BEGIN Information supplied
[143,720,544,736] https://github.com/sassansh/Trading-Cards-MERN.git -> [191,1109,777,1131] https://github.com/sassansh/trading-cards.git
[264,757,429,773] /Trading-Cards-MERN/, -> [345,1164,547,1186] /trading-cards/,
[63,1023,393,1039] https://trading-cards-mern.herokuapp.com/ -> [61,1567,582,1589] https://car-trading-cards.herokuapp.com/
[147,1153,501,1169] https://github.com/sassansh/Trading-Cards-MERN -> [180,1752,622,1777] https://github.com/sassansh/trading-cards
END Information supplied
BEGIN Information supplied
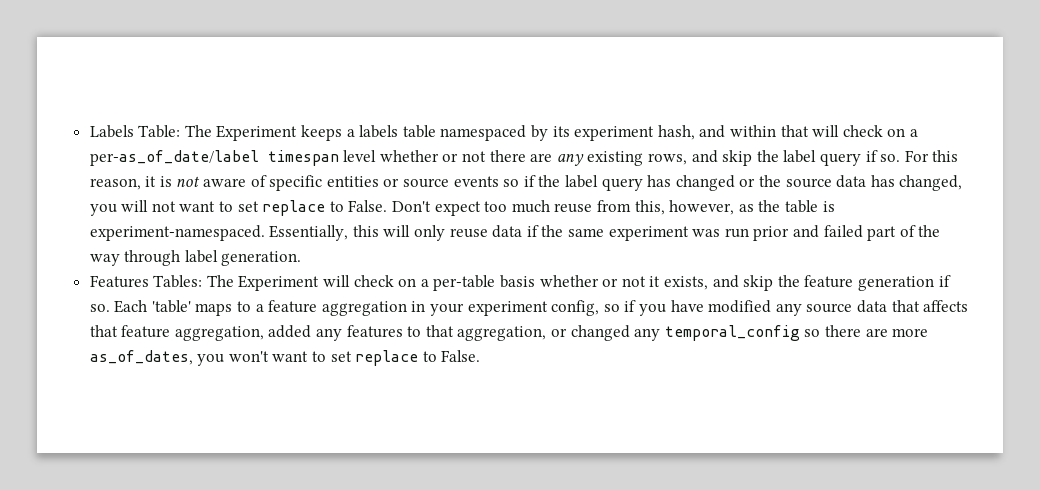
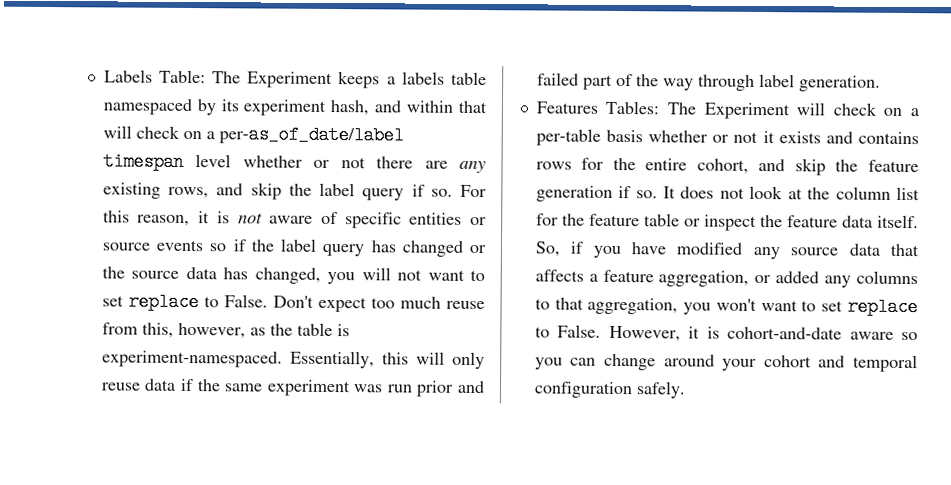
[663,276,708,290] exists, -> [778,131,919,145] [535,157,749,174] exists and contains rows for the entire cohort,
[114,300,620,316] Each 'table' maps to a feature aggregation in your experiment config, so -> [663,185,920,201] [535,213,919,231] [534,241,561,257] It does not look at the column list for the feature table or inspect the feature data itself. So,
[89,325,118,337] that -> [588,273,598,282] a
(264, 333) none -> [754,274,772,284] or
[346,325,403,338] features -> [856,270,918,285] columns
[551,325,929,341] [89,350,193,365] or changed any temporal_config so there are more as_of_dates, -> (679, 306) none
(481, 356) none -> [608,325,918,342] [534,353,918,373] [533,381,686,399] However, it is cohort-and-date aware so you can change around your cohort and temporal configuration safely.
END Information supplied
- [What you are asked to do] From the entries above, extract only the lines running from the one containing "[89,325,118,337] that -> [588,273,598,282] a" through the one containing "(481, 356) none", inclusive.

- [Expected output]
[89,325,118,337] that -> [588,273,598,282] a
(264, 333) none -> [754,274,772,284] or
[346,325,403,338] features -> [856,270,918,285] columns
[551,325,929,341] [89,350,193,365] or changed any temporal_config so there are more as_of_dates, -> (679, 306) none
(481, 356) none -> [608,325,918,342] [534,353,918,373] [533,381,686,399] However, it is cohort-and-date aware so you can change around your cohort and temporal configuration safely.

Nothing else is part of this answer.